● **Task instructions**
Take the material below and reproduce, word for word, only the lines from the line with "E mhrb@health.vic.gov.au" through the line with "Index of documents".

● **Data to use**

# # #

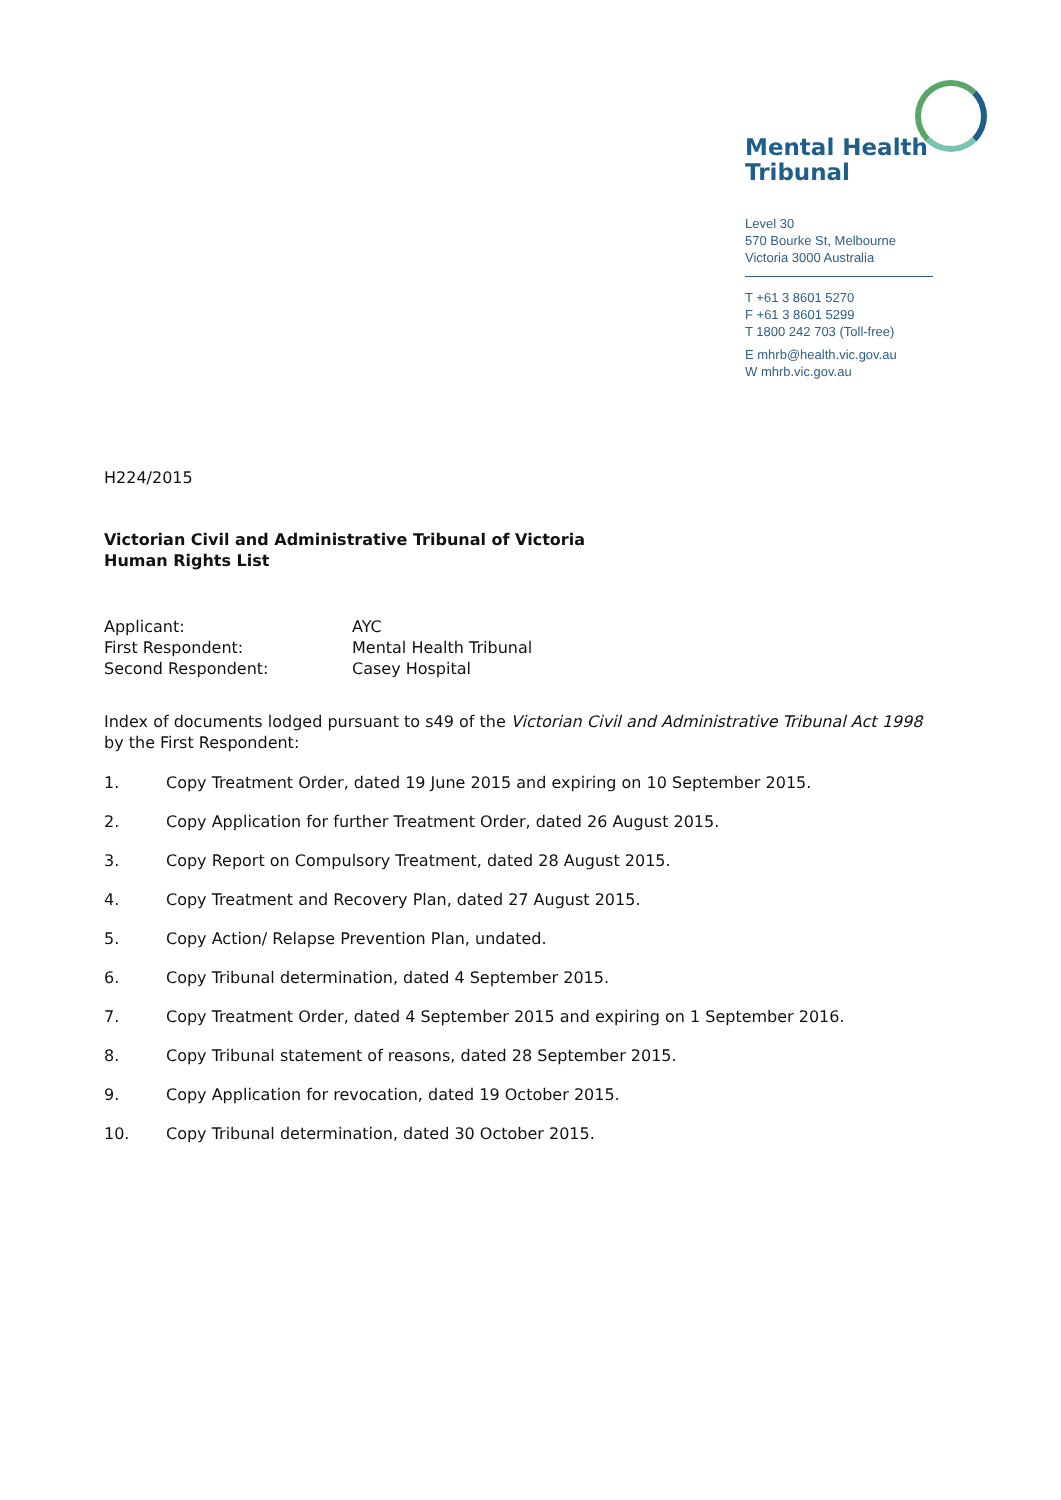Mental Health
Tribunal
Level 30
570 Bourke St, Melbourne
Victoria 3000 Australia
T +61 3 8601 5270
F +61 3 8601 5299
T 1800 242 703 (Toll-free)
E mhrb@health.vic.gov.au
W mhrb.vic.gov.au
H224/2015
Victorian Civil and Administrative Tribunal of Victoria
Human Rights List
Applicant: AYC First Respondent: Mental Health Tribunal Second Respondent: Casey Hospital
Index of documents lodged pursuant to s49 of the Victorian Civil and Administrative Tribunal Act 1998 by the First Respondent:
1. Copy Treatment Order, dated 19 June 2015 and expiring on 10 September 2015.
2. Copy Application for further Treatment Order, dated 26 August 2015.
3. Copy Report on Compulsory Treatment, dated 28 August 2015.
4. Copy Treatment and Recovery Plan, dated 27 August 2015.
5. Copy Action/ Relapse Prevention Plan, undated.
6. Copy Tribunal determination, dated 4 September 2015.
7. Copy Treatment Order, dated 4 September 2015 and expiring on 1 September 2016.
8. Copy Tribunal statement of reasons, dated 28 September 2015.
9. Copy Application for revocation, dated 19 October 2015.
10. Copy Tribunal determination, dated 30 October 2015.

# # #

● **Written solution**
E mhrb@health.vic.gov.au
W mhrb.vic.gov.au
H224/2015
Victorian Civil and Administrative Tribunal of Victoria
Human Rights List
Applicant: AYC First Respondent: Mental Health Tribunal Second Respondent: Casey Hospital
Index of documents lodged pursuant to s49 of the Victorian Civil and Administrative Tribunal Act 1998 by the First Respondent:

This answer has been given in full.